**DATA EXTRACTS**
· · · · ·

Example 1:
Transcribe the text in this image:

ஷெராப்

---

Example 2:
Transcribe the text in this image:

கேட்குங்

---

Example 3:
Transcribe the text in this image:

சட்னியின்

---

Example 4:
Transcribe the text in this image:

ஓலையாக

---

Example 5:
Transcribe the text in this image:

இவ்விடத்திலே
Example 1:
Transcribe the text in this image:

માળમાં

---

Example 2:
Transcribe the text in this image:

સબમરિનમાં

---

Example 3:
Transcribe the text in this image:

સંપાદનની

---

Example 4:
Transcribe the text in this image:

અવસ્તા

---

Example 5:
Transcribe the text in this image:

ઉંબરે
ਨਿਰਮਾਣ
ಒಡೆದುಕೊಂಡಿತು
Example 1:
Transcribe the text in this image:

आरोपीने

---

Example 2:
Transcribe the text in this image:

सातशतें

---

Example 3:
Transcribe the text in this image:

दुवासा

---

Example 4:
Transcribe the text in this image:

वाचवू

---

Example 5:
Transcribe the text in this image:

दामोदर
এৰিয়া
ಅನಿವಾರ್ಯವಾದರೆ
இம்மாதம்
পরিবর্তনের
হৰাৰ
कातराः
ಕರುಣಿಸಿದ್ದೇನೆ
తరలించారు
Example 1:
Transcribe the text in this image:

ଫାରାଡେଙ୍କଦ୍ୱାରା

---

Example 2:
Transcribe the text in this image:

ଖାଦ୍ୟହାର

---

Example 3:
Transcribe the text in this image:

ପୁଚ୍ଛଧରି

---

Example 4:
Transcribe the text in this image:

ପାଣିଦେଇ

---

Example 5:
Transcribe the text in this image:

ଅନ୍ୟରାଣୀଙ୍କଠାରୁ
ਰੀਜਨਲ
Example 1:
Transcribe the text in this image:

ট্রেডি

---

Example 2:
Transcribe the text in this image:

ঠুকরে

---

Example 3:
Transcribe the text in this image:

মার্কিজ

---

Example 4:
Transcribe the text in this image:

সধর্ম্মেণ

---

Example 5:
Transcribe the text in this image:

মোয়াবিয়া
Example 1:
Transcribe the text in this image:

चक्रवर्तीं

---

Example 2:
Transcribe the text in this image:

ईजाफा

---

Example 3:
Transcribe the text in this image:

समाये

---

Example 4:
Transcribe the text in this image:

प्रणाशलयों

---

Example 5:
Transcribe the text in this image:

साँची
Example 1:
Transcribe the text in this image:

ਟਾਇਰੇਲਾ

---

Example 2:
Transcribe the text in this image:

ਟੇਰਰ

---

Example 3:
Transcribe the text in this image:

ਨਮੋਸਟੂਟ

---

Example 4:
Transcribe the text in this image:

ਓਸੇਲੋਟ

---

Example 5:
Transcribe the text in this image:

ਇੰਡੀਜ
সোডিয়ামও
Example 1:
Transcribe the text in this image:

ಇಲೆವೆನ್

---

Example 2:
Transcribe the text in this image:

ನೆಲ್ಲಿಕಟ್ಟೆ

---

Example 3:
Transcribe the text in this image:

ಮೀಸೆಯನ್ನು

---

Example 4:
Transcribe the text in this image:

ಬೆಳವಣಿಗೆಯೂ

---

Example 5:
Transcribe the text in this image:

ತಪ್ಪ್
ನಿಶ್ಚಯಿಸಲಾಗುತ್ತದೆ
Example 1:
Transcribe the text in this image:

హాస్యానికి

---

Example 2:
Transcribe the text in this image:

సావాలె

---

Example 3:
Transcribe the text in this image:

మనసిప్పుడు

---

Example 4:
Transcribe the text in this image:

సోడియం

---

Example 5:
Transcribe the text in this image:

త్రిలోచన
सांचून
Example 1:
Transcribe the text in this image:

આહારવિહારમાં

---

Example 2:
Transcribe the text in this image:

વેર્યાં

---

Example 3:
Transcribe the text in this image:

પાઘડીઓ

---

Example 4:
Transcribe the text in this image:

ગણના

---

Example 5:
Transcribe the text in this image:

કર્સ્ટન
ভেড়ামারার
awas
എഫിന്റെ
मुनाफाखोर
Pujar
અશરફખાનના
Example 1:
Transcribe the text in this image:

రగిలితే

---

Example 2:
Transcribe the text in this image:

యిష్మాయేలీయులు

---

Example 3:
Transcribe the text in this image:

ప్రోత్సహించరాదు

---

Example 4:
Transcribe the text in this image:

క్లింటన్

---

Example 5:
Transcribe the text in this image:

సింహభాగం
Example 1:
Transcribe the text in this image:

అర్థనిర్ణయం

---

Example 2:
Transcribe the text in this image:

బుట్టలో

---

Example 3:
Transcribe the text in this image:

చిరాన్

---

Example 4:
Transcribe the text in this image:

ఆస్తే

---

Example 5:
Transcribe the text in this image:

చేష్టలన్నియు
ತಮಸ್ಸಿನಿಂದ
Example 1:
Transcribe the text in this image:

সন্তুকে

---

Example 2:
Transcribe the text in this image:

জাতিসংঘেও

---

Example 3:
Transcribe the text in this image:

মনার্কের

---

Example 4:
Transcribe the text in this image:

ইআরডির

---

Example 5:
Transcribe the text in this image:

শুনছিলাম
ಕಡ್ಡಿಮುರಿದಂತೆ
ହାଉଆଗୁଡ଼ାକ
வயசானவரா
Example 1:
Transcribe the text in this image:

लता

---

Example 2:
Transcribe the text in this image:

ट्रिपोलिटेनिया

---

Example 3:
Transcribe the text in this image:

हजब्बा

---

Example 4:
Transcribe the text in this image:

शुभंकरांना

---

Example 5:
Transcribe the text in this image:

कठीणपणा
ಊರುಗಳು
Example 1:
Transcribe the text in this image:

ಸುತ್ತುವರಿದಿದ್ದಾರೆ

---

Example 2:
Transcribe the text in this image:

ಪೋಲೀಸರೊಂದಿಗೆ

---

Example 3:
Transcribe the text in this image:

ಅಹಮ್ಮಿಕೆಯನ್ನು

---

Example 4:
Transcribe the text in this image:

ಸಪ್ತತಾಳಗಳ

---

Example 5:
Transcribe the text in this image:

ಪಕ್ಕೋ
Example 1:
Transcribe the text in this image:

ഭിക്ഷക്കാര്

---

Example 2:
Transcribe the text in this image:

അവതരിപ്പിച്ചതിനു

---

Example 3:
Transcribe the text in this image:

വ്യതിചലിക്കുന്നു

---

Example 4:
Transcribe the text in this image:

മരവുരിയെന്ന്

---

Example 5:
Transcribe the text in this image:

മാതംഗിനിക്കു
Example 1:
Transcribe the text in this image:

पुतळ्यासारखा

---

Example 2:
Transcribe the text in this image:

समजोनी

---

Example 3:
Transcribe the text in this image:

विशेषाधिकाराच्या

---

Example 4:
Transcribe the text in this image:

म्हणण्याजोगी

· · · · ·

**TASK REQUIREMENTS**
Everything in the data above should be set down again precisely.

**WRITTEN RESPONSE**
Example 1:
Transcribe the text in this image:

ஷெராப்

---

Example 2:
Transcribe the text in this image:

கேட்குங்

---

Example 3:
Transcribe the text in this image:

சட்னியின்

---

Example 4:
Transcribe the text in this image:

ஓலையாக

---

Example 5:
Transcribe the text in this image:

இவ்விடத்திலே
Example 1:
Transcribe the text in this image:

માળમાં

---

Example 2:
Transcribe the text in this image:

સબમરિનમાં

---

Example 3:
Transcribe the text in this image:

સંપાદનની

---

Example 4:
Transcribe the text in this image:

અવસ્તા

---

Example 5:
Transcribe the text in this image:

ઉંબરે
ਨਿਰਮਾਣ
ಒಡೆದುಕೊಂಡಿತು
Example 1:
Transcribe the text in this image:

आरोपीने

---

Example 2:
Transcribe the text in this image:

सातशतें

---

Example 3:
Transcribe the text in this image:

दुवासा

---

Example 4:
Transcribe the text in this image:

वाचवू

---

Example 5:
Transcribe the text in this image:

दामोदर
এৰিয়া
ಅನಿವಾರ್ಯವಾದರೆ
இம்மாதம்
পরিবর্তনের
হৰাৰ
कातराः
ಕರುಣಿಸಿದ್ದೇನೆ
తరలించారు
Example 1:
Transcribe the text in this image:

ଫାରାଡେଙ୍କଦ୍ୱାରା

---

Example 2:
Transcribe the text in this image:

ଖାଦ୍ୟହାର

---

Example 3:
Transcribe the text in this image:

ପୁଚ୍ଛଧରି

---

Example 4:
Transcribe the text in this image:

ପାଣିଦେଇ

---

Example 5:
Transcribe the text in this image:

ଅନ୍ୟରାଣୀଙ୍କଠାରୁ
ਰੀਜਨਲ
Example 1:
Transcribe the text in this image:

ট্রেডি

---

Example 2:
Transcribe the text in this image:

ঠুকরে

---

Example 3:
Transcribe the text in this image:

মার্কিজ

---

Example 4:
Transcribe the text in this image:

সধর্ম্মেণ

---

Example 5:
Transcribe the text in this image:

মোয়াবিয়া
Example 1:
Transcribe the text in this image:

चक्रवर्तीं

---

Example 2:
Transcribe the text in this image:

ईजाफा

---

Example 3:
Transcribe the text in this image:

समाये

---

Example 4:
Transcribe the text in this image:

प्रणाशलयों

---

Example 5:
Transcribe the text in this image:

साँची
Example 1:
Transcribe the text in this image:

ਟਾਇਰੇਲਾ

---

Example 2:
Transcribe the text in this image:

ਟੇਰਰ

---

Example 3:
Transcribe the text in this image:

ਨਮੋਸਟੂਟ

---

Example 4:
Transcribe the text in this image:

ਓਸੇਲੋਟ

---

Example 5:
Transcribe the text in this image:

ਇੰਡੀਜ
সোডিয়ামও
Example 1:
Transcribe the text in this image:

ಇಲೆವೆನ್

---

Example 2:
Transcribe the text in this image:

ನೆಲ್ಲಿಕಟ್ಟೆ

---

Example 3:
Transcribe the text in this image:

ಮೀಸೆಯನ್ನು

---

Example 4:
Transcribe the text in this image:

ಬೆಳವಣಿಗೆಯೂ

---

Example 5:
Transcribe the text in this image:

ತಪ್ಪ್
ನಿಶ್ಚಯಿಸಲಾಗುತ್ತದೆ
Example 1:
Transcribe the text in this image:

హాస్యానికి

---

Example 2:
Transcribe the text in this image:

సావాలె

---

Example 3:
Transcribe the text in this image:

మనసిప్పుడు

---

Example 4:
Transcribe the text in this image:

సోడియం

---

Example 5:
Transcribe the text in this image:

త్రిలోచన
सांचून
Example 1:
Transcribe the text in this image:

આહારવિહારમાં

---

Example 2:
Transcribe the text in this image:

વેર્યાં

---

Example 3:
Transcribe the text in this image:

પાઘડીઓ

---

Example 4:
Transcribe the text in this image:

ગણના

---

Example 5:
Transcribe the text in this image:

કર્સ્ટન
ভেড়ামারার
awas
എഫിന്റെ
मुनाफाखोर
Pujar
અશરફખાનના
Example 1:
Transcribe the text in this image:

రగిలితే

---

Example 2:
Transcribe the text in this image:

యిష్మాయేలీయులు

---

Example 3:
Transcribe the text in this image:

ప్రోత్సహించరాదు

---

Example 4:
Transcribe the text in this image:

క్లింటన్

---

Example 5:
Transcribe the text in this image:

సింహభాగం
Example 1:
Transcribe the text in this image:

అర్థనిర్ణయం

---

Example 2:
Transcribe the text in this image:

బుట్టలో

---

Example 3:
Transcribe the text in this image:

చిరాన్

---

Example 4:
Transcribe the text in this image:

ఆస్తే

---

Example 5:
Transcribe the text in this image:

చేష్టలన్నియు
ತಮಸ್ಸಿನಿಂದ
Example 1:
Transcribe the text in this image:

সন্তুকে

---

Example 2:
Transcribe the text in this image:

জাতিসংঘেও

---

Example 3:
Transcribe the text in this image:

মনার্কের

---

Example 4:
Transcribe the text in this image:

ইআরডির

---

Example 5:
Transcribe the text in this image:

শুনছিলাম
ಕಡ್ಡಿಮುರಿದಂತೆ
ହାଉଆଗୁଡ଼ାକ
வயசானவரா
Example 1:
Transcribe the text in this image:

लता

---

Example 2:
Transcribe the text in this image:

ट्रिपोलिटेनिया

---

Example 3:
Transcribe the text in this image:

हजब्बा

---

Example 4:
Transcribe the text in this image:

शुभंकरांना

---

Example 5:
Transcribe the text in this image:

कठीणपणा
ಊರುಗಳು
Example 1:
Transcribe the text in this image:

ಸುತ್ತುವರಿದಿದ್ದಾರೆ

---

Example 2:
Transcribe the text in this image:

ಪೋಲೀಸರೊಂದಿಗೆ

---

Example 3:
Transcribe the text in this image:

ಅಹಮ್ಮಿಕೆಯನ್ನು

---

Example 4:
Transcribe the text in this image:

ಸಪ್ತತಾಳಗಳ

---

Example 5:
Transcribe the text in this image:

ಪಕ್ಕೋ
Example 1:
Transcribe the text in this image:

ഭിക്ഷക്കാര്

---

Example 2:
Transcribe the text in this image:

അവതരിപ്പിച്ചതിനു

---

Example 3:
Transcribe the text in this image:

വ്യതിചലിക്കുന്നു

---

Example 4:
Transcribe the text in this image:

മരവുരിയെന്ന്

---

Example 5:
Transcribe the text in this image:

മാതംഗിനിക്കു
Example 1:
Transcribe the text in this image:

पुतळ्यासारखा

---

Example 2:
Transcribe the text in this image:

समजोनी

---

Example 3:
Transcribe the text in this image:

विशेषाधिकाराच्या

---

Example 4:
Transcribe the text in this image:

म्हणण्याजोगी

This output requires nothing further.